Is every simply-connected nilpotent Lie group algebraic

Question

Say a Lie group is a matrix group if it is a closed Lie subgroup of some general linear group. Say a Lie group is algebraic if it is the group of $\mathbb R$-points of a real linear algebraic group. Clearly every algebraic Lie group is a matrix group, but the converse is false: the simplest counter-example I can think of is the group $\text{GL}_n^+$ of positive-determinant $n\times n$ invertible matrices.

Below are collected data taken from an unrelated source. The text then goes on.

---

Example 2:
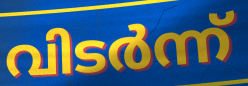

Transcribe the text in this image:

വിടർന്ന്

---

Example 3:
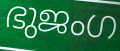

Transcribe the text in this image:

ഭുജംഗ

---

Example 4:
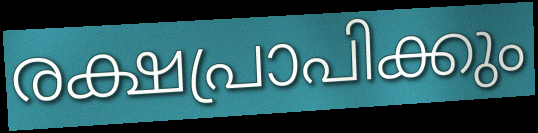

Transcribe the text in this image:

രക്ഷപ്രാപിക്കും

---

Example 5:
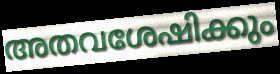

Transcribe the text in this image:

അതവശേഷിക്കും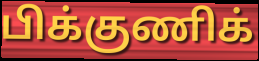
பிக்குணிக்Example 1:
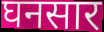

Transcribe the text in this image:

घनसार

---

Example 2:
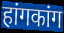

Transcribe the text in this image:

हांगकांग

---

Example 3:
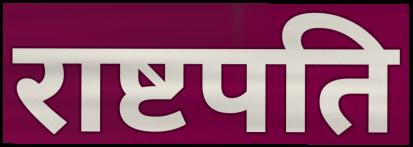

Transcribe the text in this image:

राष्टपति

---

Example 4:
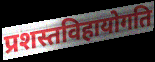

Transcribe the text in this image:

प्रशस्तविहायोगति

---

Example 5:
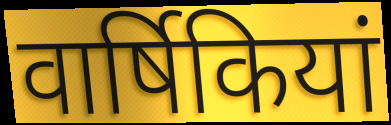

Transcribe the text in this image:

वार्षिकियांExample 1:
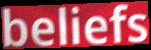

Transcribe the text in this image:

beliefs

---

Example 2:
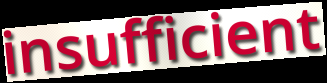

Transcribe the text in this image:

insufficient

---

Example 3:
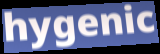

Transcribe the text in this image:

hygenic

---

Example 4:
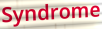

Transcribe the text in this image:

Syndrome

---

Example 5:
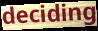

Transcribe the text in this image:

decidingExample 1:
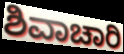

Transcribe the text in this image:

ಶಿವಾಚಾರಿ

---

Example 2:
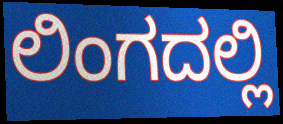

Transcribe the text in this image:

ಲಿಂಗದಲ್ಲಿ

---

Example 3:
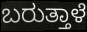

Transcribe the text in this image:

ಬರುತ್ತಾಳೆ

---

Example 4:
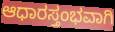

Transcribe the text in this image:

ಆಧಾರಸ್ತಂಭವಾಗಿ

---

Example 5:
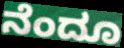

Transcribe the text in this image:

ನೆಂದೂ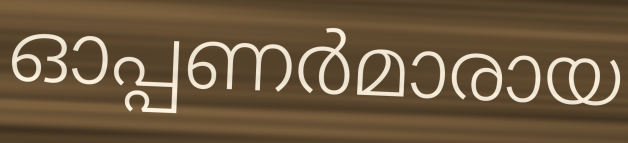
ഓപ്പണർമാരായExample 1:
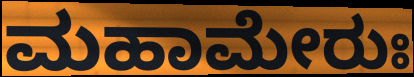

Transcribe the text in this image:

ಮಹಾಮೇರುಃ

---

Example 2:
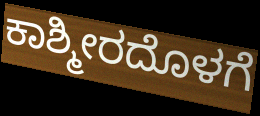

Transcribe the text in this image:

ಕಾಶ್ಮೀರದೊಳಗೆ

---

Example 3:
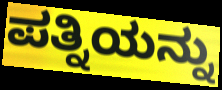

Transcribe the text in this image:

ಪತ್ನಿಯನ್ನು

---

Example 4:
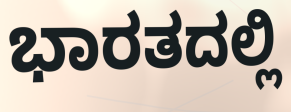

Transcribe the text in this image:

ಭಾರತದಲ್ಲಿ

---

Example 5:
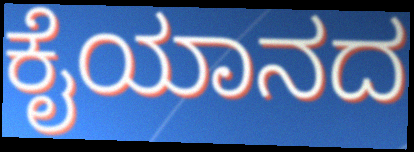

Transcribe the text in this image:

ಕೈಯಾನದ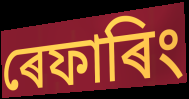
ৰেফাৰিং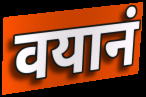
वयानंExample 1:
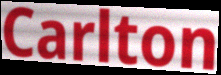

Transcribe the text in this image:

Carlton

By Ado's theorem and the Lie algebra correspondence, every simply-connected nilpotent Lie group is a matrix group. But one could ask for a stronger property, that such groups are algebraic. Is this true? In other words, is every simply-connected nilpotent Lie group algebraic?

Answer 1

I believe the answer is positive, and that it can be deduced from Theorem 3.6.3 in Varadarajan's book "Lie Groups, Lie Algebras, and Their Representations" which I'll state in a more concise version:

If $\mathfrak{g}$ is a Lie subalgebra of $\mathfrak{gl}_n(\mathbb{R})$ consisting entriely of nilpotent endomorphisms, then the corresponding Lie subgroup of $GL_n(\mathbb{R})$ is algebraic.

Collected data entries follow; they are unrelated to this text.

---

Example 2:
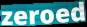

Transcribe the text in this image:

zeroed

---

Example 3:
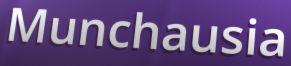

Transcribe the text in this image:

Munchausia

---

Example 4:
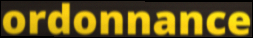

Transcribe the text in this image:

ordonnance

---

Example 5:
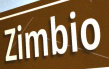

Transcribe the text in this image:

Zimbio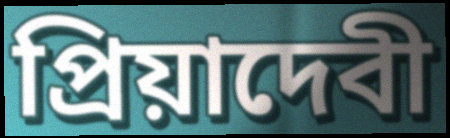
প্রিয়াদেবী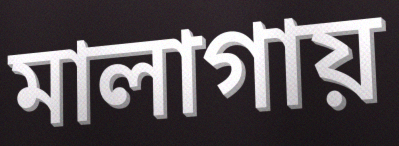
মালাগায়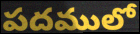
పదములోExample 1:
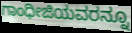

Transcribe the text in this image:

ಗಾಂಧೀಜಿಯವರನ್ನೂ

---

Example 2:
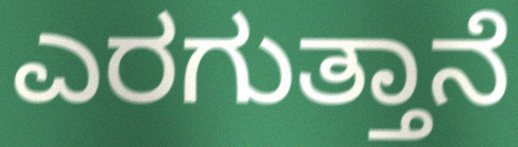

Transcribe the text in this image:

ಎರಗುತ್ತಾನೆ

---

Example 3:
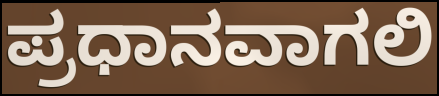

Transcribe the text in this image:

ಪ್ರಧಾನವಾಗಲಿ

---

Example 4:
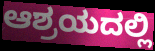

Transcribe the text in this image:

ಆಶ್ರಯದಲ್ಲಿ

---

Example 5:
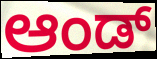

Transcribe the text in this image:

ಆಂಡ್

Thus for your question, if $G$ is a simply connected nilpotent Lie group then as you mentioned it is a matrix group, but it is moreover a unipotent matrix group. Thus $\mathfrak{g}:=Lie(G)$ satisfies the condition of the theorem so that $G$ is algebraic.

I didn't fully look into the proof but I believe that this algebraicity is rooted in the fact that the Baker–Campbell–Hausdorff series is finite for nilpotent groups and thus polynomial.